Huh.  It’s like if I made apple juice, I might also sell you apples.  I might even get you to pay premium price for my good apples, because they are really tasty lemme tell you.  But if I started to charge more for my apples than my juice, you might start buying just the juice and not my apples.  You might even think I’m stupid, or maybe I just like to make juice.  You wouldn’t be fooled if I called my apples by another name – you would just laugh at me.   But when it comes to “raw cacao nibs,” it might be that someone is laughing at all of us; laughing maybe, all the way to the bank…

ADDENDUM: Some folks have pointed out that a few companies are claiming that their beans aren’t even roasted, not for any rational reason apart from satisfying the “raw vegan” niche.

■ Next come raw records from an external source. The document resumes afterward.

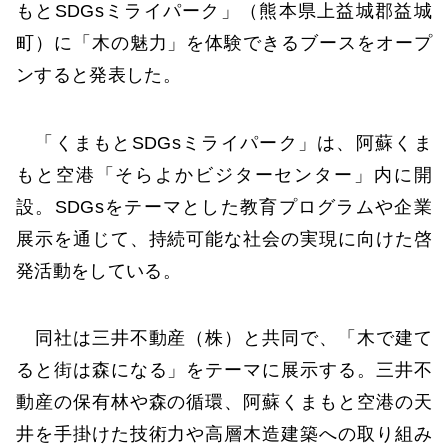
もとSDGsミライパーク」（熊本県上益城郡益城
町）に「木の魅力」を体験できるブースをオープ
ンすると発表した。
「くまもとSDGsミライパーク」は、阿蘇くま
もと空港「そらよかビジターセンター」内に開
設。SDGsをテーマとした教育プログラムや企業
展示を通じて、持続可能な社会の実現に向けた啓
発活動をしている。
同社は三井不動産（株）と共同で、「木で建て
ると街は森になる」をテーマに展示する。三井不
動産の保有林や森の循環、阿蘇くまもと空港の天
井を手掛けた技術力や高層木造建築への取り組み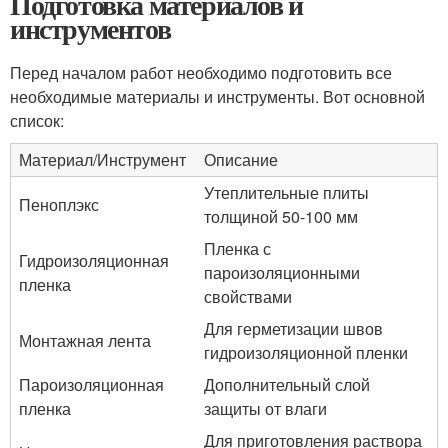
Подготовка материалов и
инструментов
Перед началом работ необходимо подготовить все
необходимые материалы и инструменты. Вот основной
список:
Материал/Инструмент
Описание
Утеплительные плиты
Пеноплэкс
толщиной 50-100 мм
Пленка с
Гидроизоляционная
пароизоляционными
пленка
свойствами
Для герметизации швов
Монтажная лента
гидроизоляционной пленки
Пароизоляционная
Дополнительный слой
пленка
защиты от влаги
Для приготовления раствора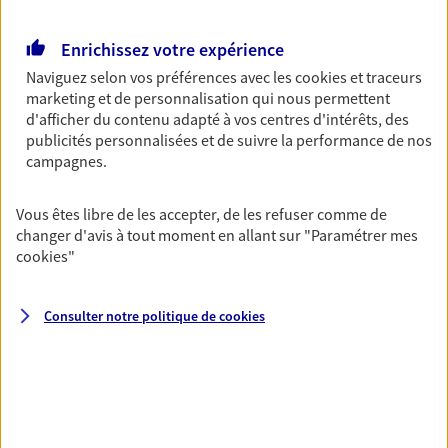
Retraite
Enrichissez votre expérience
Préparez sereinement ce nouveau chapitre de
votre vie avec les conseils d'un expert. Découvrez
Naviguez selon vos préférences avec les
cookies et traceurs
notre solution PER (Plan Epargne Retraite)
marketing et de personnalisation qui nous permettent
spécialement conçue pour la retraite.
d'afficher du contenu adapté à vos centres d'intérêts, des
publicités personnalisées et de suivre la performance de nos
campagnes.
Santé
Couvrez vos dépenses de santé ainsi que celles de
Vous êtes libre de les accepter, de les refuser comme de
votre famille avec la complémentaire santé qui
changer d'avis à tout moment en allant sur
"Paramétrer mes
vous ressemble.
cookies
"
Prévoyance
Consulter notre politique de
cookies
Pour un avenir serein, assurez-vous avec notre
contrat prévoyance. Préservez vos proches en cas
d'accident ou de maladie en optant pour les
garanties incapacité temporaire totale de travail,
invalidité ou de décès.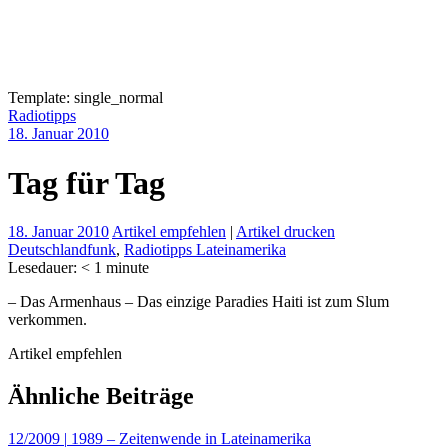
Template: single_normal
Radiotipps
18. Januar 2010
Tag für Tag
18. Januar 2010
Artikel empfehlen
|
Artikel drucken
Deutschlandfunk
,
Radiotipps Lateinamerika
Lesedauer:
< 1
minute
– Das Armenhaus – Das einzige Paradies Haiti ist zum Slum
verkommen.
Artikel empfehlen
Ähnliche Beiträge
12/2009
|
1989 – Zeitenwende in Lateinamerika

Instead of roasting, some companies use a commercial dehydrator, and this achieves a similar result to roasting, with regard to flavor. But if indeed this is the method utilized, the temperature is likely too low to sufficiently reduce the microbiological load from wild fermentation – remember, it’s not just a lactic acid ferment, like acidophilus! Personally, I would want to see a microbial assay before I would eat non-roasted cacao beans.